Thursday, February 14, 2013

Rumble In The Jungle

Rumble In The Jungle (Fight Card)
By Jack Tunney (David James Foster)
Fight Card Production
Rating 5-Stars

It’s 1953 and Brandon “Slugger” O’Toole is suffering from the death of his wife. Becoming an alcoholic his boxing has really hit bottom. After the last fight, his trainer drops him, and he buries himself in the bottle. When a gang of youths rolls him after leaving a bar one night, he’s unable to defend himself and beaten badly. Waking up, he’s being cared for by the bar owner and his wife. They invite him to their Christmas party, and there he’s offered a job with a construction company building a hotel in Africa.

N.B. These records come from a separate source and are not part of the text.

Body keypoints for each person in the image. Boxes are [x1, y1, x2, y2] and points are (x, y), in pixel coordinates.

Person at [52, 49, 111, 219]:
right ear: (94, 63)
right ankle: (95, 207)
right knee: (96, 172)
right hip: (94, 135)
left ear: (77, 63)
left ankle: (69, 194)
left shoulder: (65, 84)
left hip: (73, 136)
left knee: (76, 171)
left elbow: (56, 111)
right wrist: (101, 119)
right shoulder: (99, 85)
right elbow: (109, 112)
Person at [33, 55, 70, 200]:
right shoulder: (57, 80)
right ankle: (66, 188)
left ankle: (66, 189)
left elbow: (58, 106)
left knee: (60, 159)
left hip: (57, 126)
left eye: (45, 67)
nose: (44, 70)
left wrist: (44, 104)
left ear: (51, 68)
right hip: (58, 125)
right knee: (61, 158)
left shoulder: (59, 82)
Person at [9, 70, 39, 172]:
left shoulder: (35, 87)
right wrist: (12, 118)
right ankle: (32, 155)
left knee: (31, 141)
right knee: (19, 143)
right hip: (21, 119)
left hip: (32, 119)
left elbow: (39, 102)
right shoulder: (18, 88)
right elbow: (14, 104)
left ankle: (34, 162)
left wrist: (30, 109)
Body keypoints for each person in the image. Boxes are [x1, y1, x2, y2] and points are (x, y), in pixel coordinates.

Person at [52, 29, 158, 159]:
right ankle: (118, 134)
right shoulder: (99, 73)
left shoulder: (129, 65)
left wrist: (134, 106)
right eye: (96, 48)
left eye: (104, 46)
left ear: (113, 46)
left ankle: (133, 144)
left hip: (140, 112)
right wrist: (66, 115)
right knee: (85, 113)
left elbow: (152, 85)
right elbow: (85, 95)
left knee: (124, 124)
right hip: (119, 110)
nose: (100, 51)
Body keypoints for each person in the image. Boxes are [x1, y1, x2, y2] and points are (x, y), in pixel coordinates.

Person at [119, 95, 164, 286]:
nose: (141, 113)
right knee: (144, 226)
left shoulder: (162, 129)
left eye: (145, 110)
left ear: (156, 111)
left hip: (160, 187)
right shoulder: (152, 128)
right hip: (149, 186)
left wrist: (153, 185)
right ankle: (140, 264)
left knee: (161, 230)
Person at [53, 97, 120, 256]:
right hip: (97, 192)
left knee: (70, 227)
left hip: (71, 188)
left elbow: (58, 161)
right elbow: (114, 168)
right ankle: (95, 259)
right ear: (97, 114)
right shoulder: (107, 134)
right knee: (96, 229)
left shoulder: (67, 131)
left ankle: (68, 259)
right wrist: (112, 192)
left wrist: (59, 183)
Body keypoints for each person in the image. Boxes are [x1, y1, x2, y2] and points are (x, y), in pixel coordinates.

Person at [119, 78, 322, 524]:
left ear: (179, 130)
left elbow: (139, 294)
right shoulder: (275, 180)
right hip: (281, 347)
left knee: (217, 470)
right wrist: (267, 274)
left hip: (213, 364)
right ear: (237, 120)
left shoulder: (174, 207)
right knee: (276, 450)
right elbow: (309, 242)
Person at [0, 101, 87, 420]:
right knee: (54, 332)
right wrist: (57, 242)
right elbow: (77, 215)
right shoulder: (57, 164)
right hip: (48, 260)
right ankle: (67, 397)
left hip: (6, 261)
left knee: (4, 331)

The job in Central Africa is going well until rebels, the Sezanda Socialist Army, attempts to take control of the country. Foreigners are captured and taken to Hell Camp XXI, where they are imprisoned under the command of a former Nazi, whose idea of discipline is to have a huge boxer beat the prisoner to death, or near death. When O’Toole interferes with the beating of a young friend, he is forced into the ring, but beats the boxer.

This is another top ranked story. Not only do we have good boxing sequences, when the prisoners revolt they capture weapons and a miniature war ensues inside the camp. A British unit was also being held prisoners, and O’Toole had been a marine in WWII, and was equally as good with gun and fists.